* **Supplied data**:

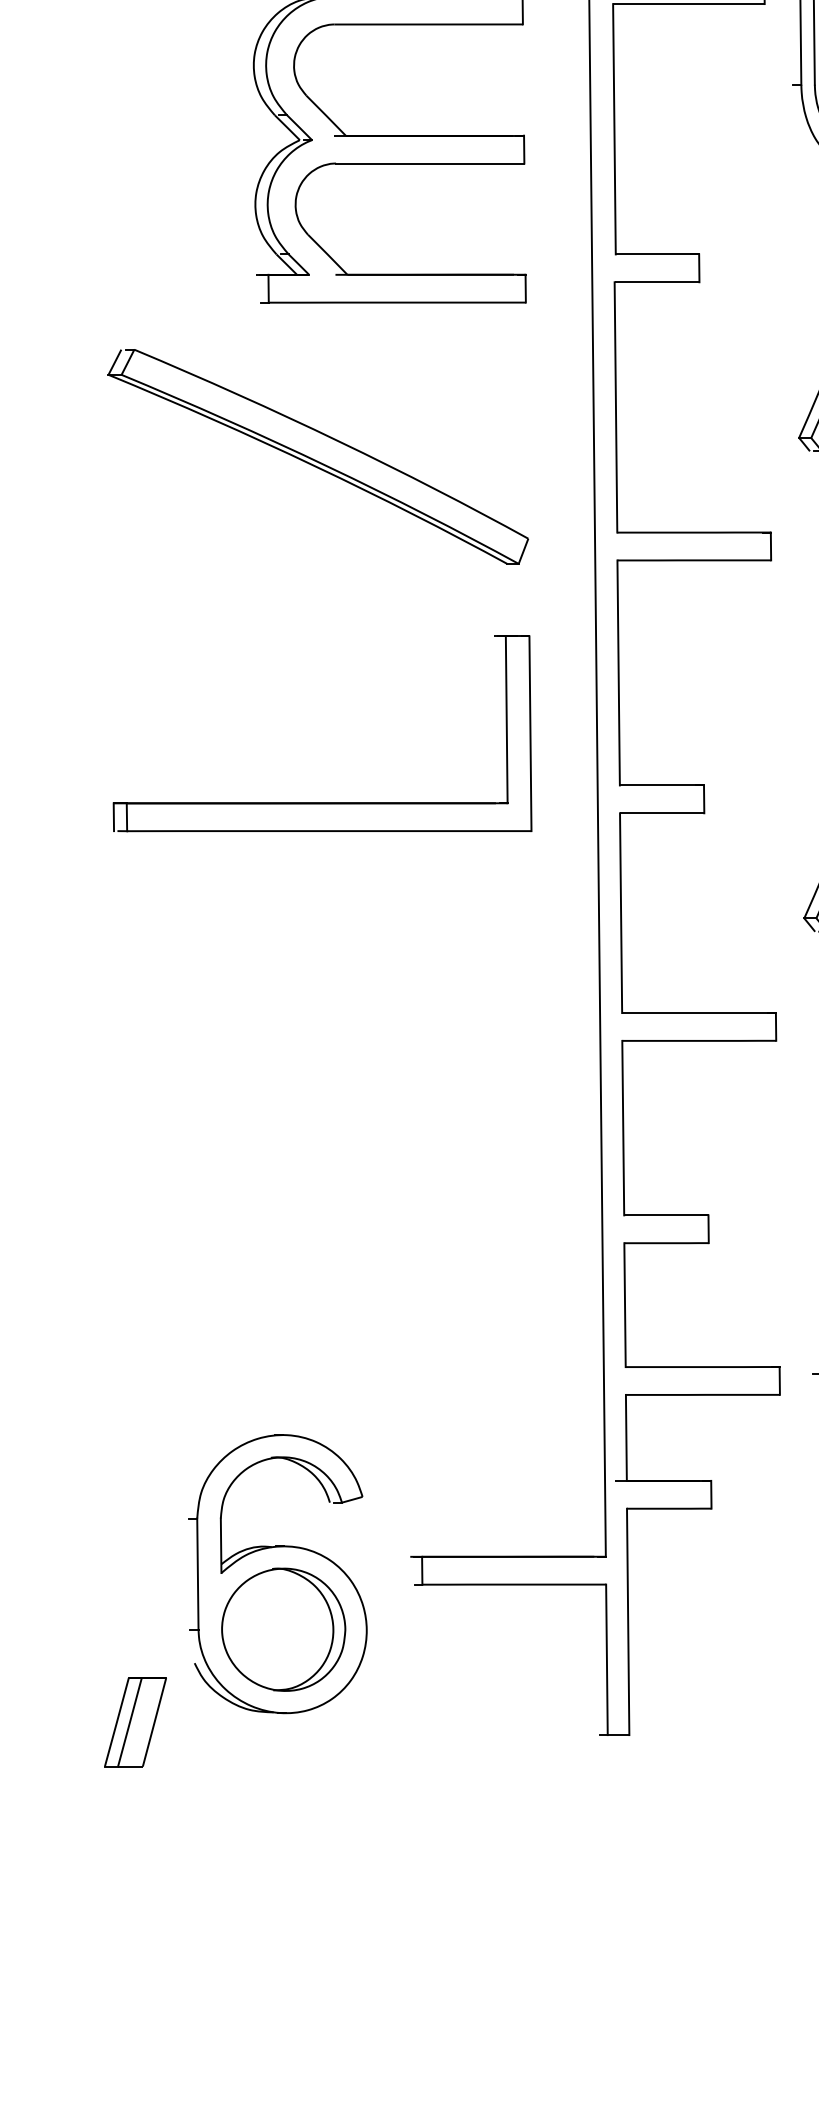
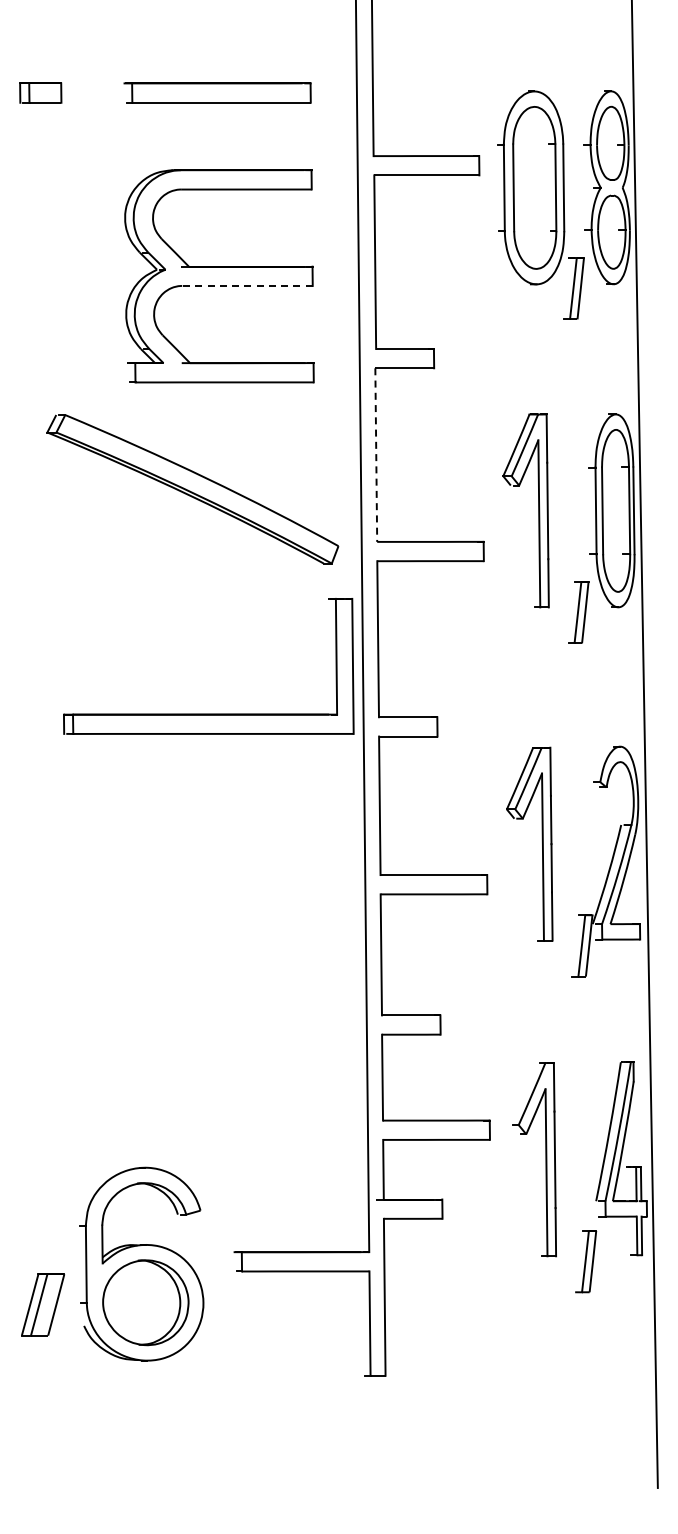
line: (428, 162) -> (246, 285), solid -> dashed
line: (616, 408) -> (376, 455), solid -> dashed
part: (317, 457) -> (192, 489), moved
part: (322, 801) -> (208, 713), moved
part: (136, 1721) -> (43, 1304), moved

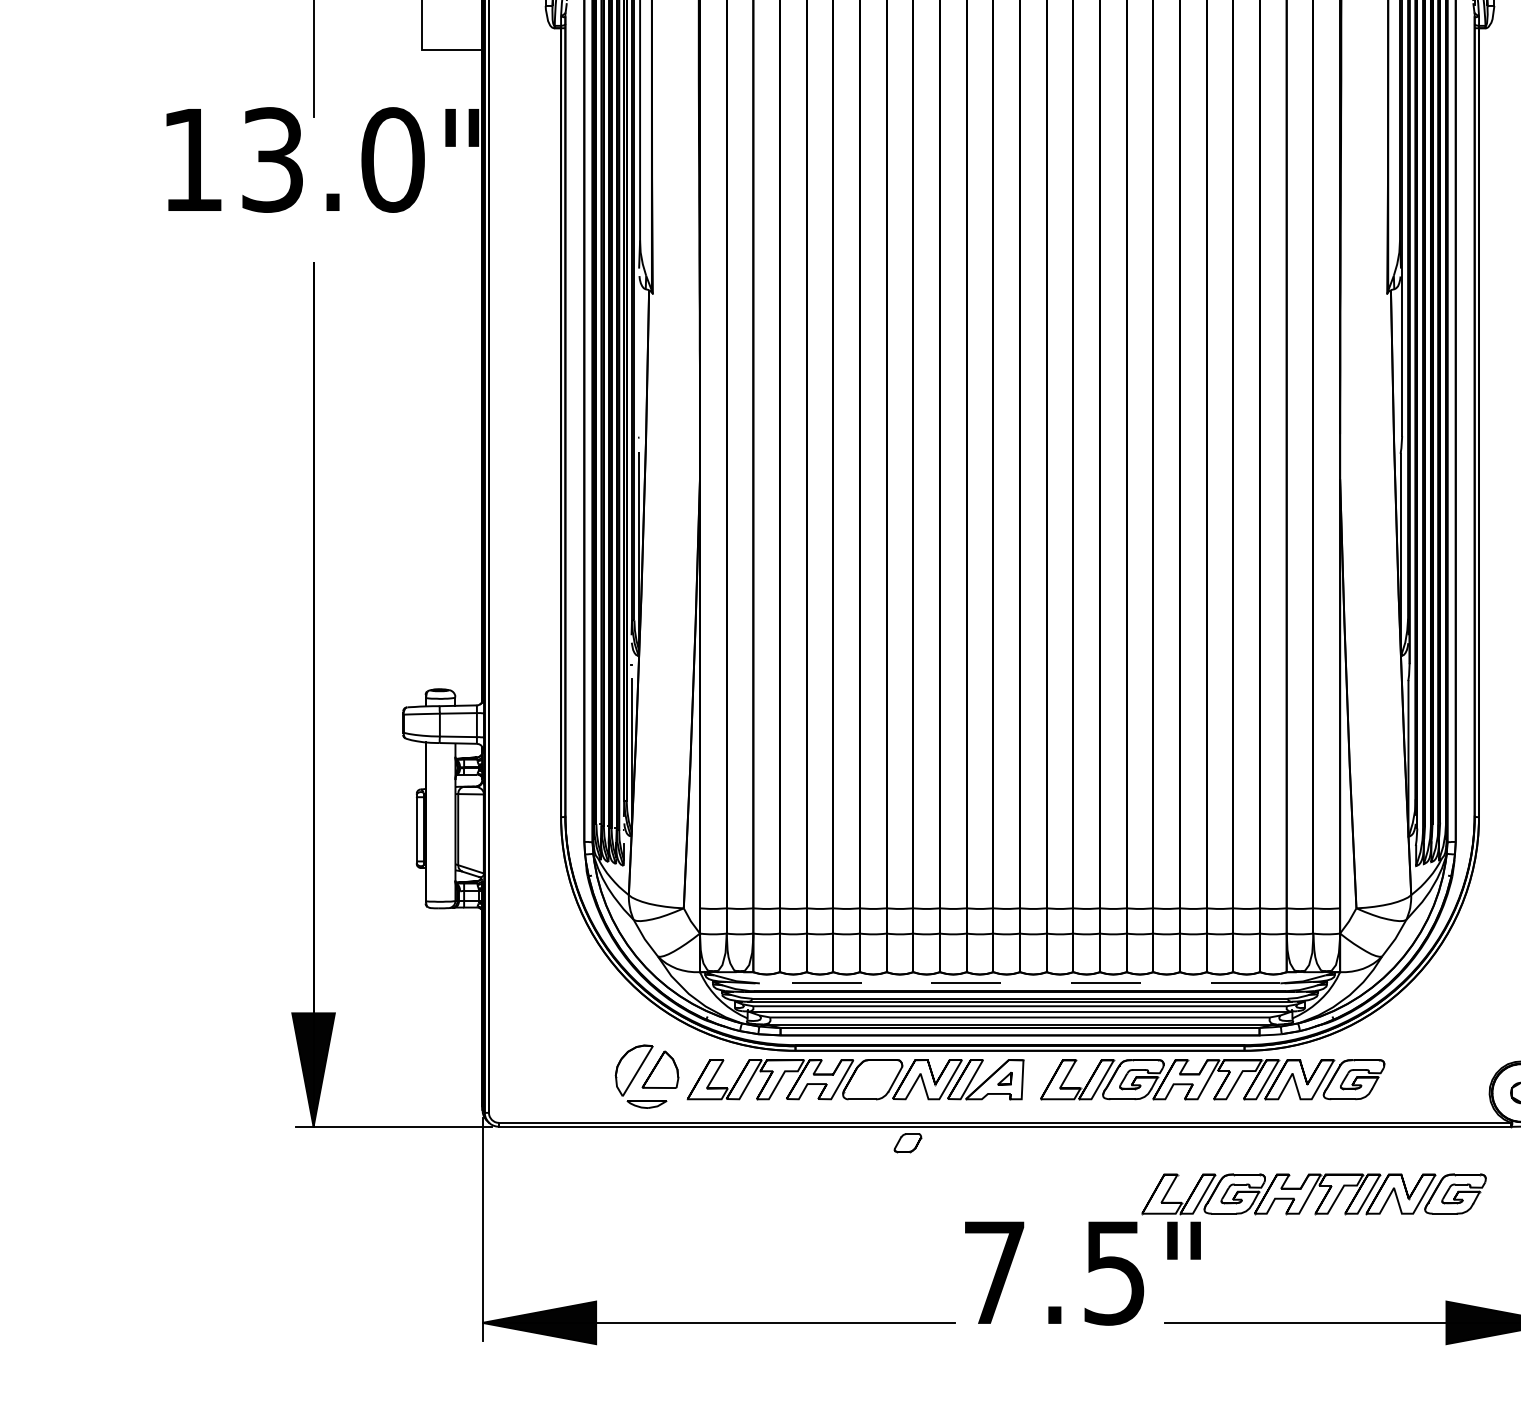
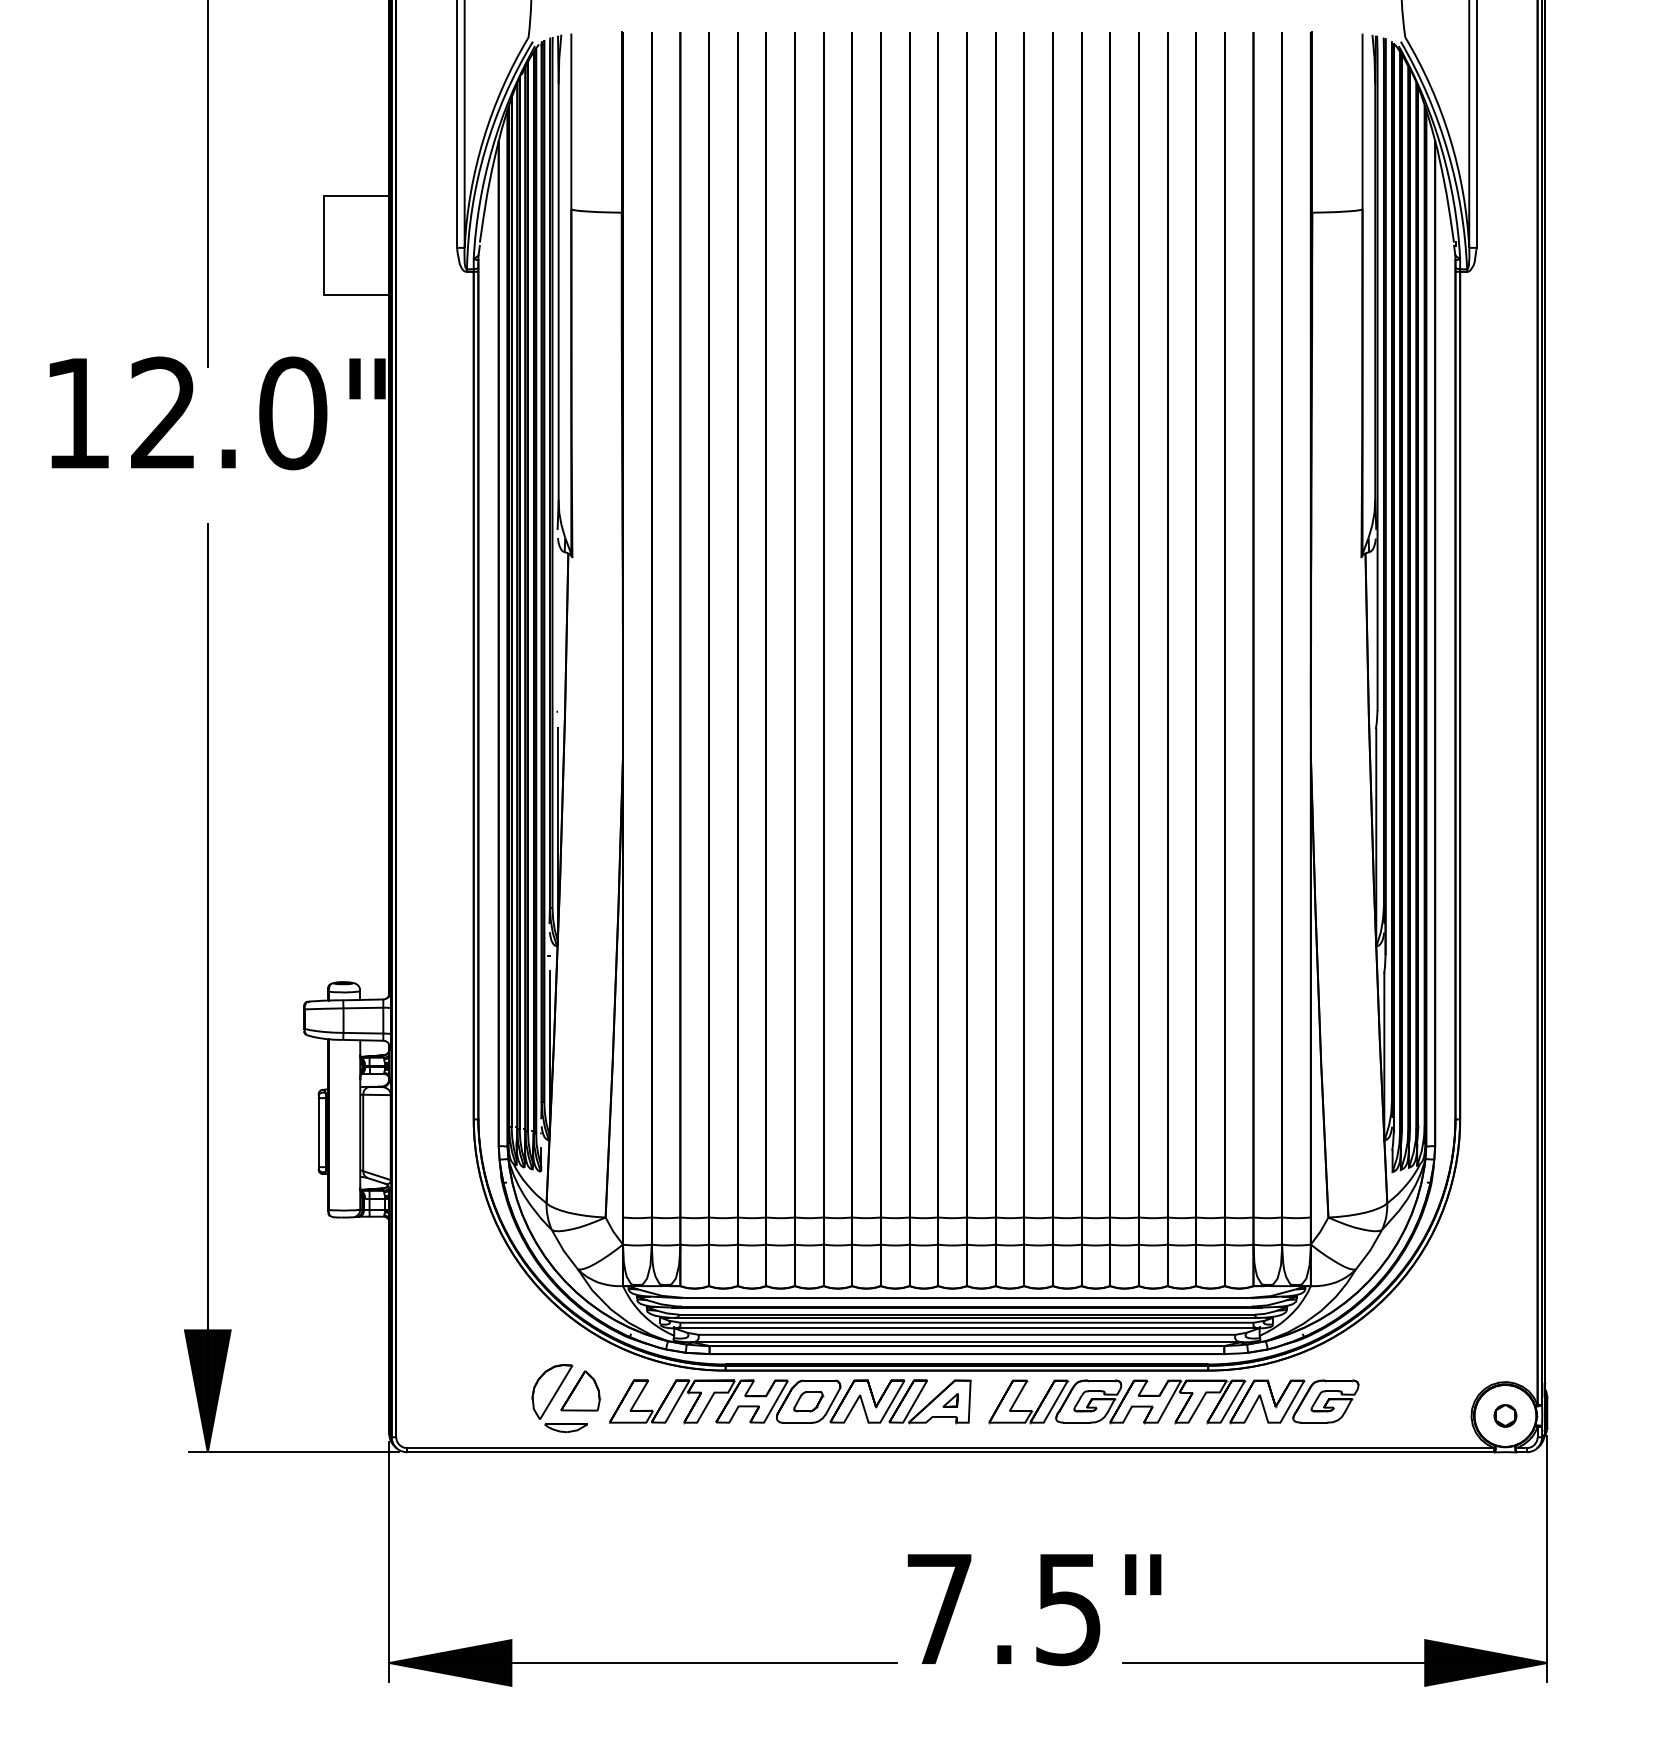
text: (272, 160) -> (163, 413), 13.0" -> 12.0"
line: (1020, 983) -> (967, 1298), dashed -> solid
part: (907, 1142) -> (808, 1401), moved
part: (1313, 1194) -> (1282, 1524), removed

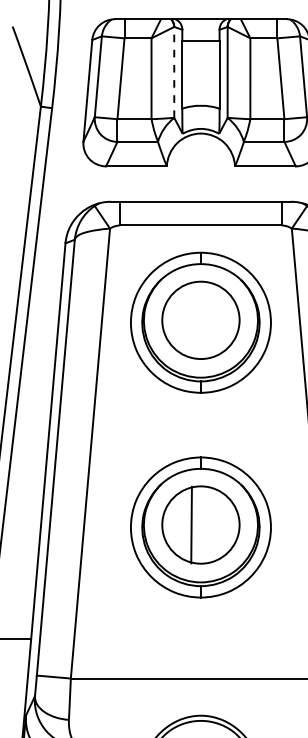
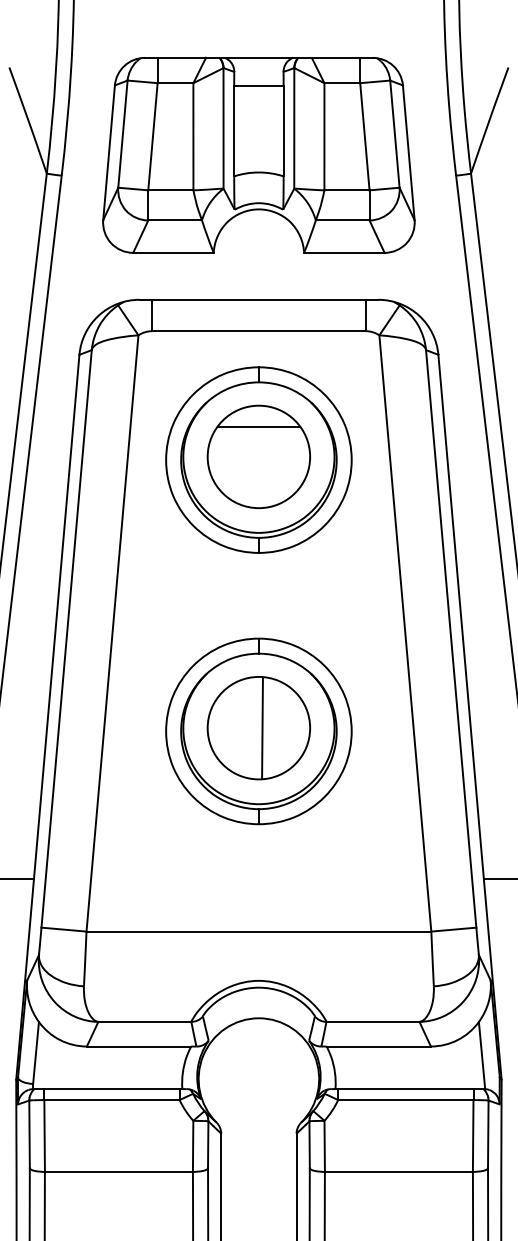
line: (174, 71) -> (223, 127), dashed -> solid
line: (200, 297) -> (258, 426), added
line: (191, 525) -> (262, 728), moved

* **Goal of the exercise**: The records must be copied with no word altered, and without their pictures.

* **Written solution**:
line: (428, 162) -> (246, 285), solid -> dashed
line: (616, 408) -> (376, 455), solid -> dashed
part: (317, 457) -> (192, 489), moved
part: (322, 801) -> (208, 713), moved
part: (136, 1721) -> (43, 1304), moved

text: (272, 160) -> (163, 413), 13.0" -> 12.0"
line: (1020, 983) -> (967, 1298), dashed -> solid
part: (907, 1142) -> (808, 1401), moved
part: (1313, 1194) -> (1282, 1524), removed

line: (174, 71) -> (223, 127), dashed -> solid
line: (200, 297) -> (258, 426), added
line: (191, 525) -> (262, 728), moved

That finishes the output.